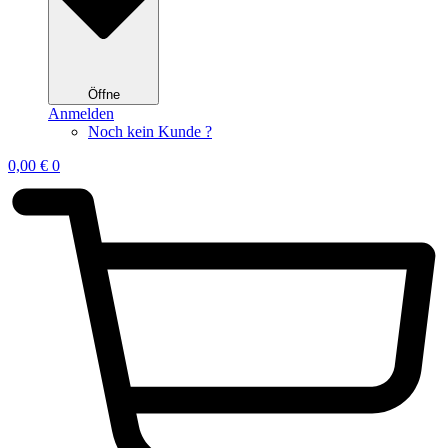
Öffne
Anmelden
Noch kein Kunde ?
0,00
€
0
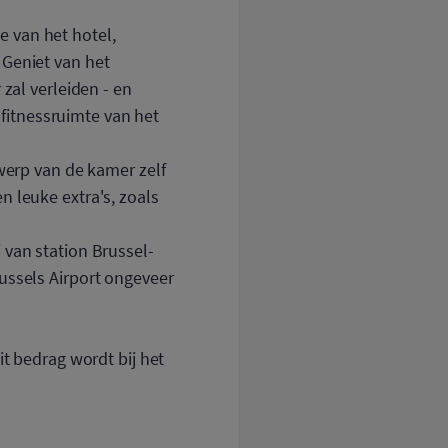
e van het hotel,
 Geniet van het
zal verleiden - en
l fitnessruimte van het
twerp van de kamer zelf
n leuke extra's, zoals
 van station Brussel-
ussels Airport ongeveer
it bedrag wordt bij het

◆ About this exercise
Can you render every line of text in the material above as a Markdown table with the columns "Row" and "Text", numbering each row and leaving out blank lines and the pictures?

◆ Response area
| Row | Text |
|---|---|
| 1 | Öffne |
| 2 | Anmelden |
| 3 | Noch kein Kunde ? |
| 4 | 0,00 |
| 5 | € |
| 6 | 0 |
| 7 | e van het hotel, |
| 8 |  Geniet van het |
| 9 | zal verleiden - en |
| 10 | l fitnessruimte van het |
| 11 | twerp van de kamer zelf |
| 12 | n leuke extra's, zoals |
| 13 |  van station Brussel- |
| 14 | ussels Airport ongeveer |
| 15 | it bedrag wordt bij het |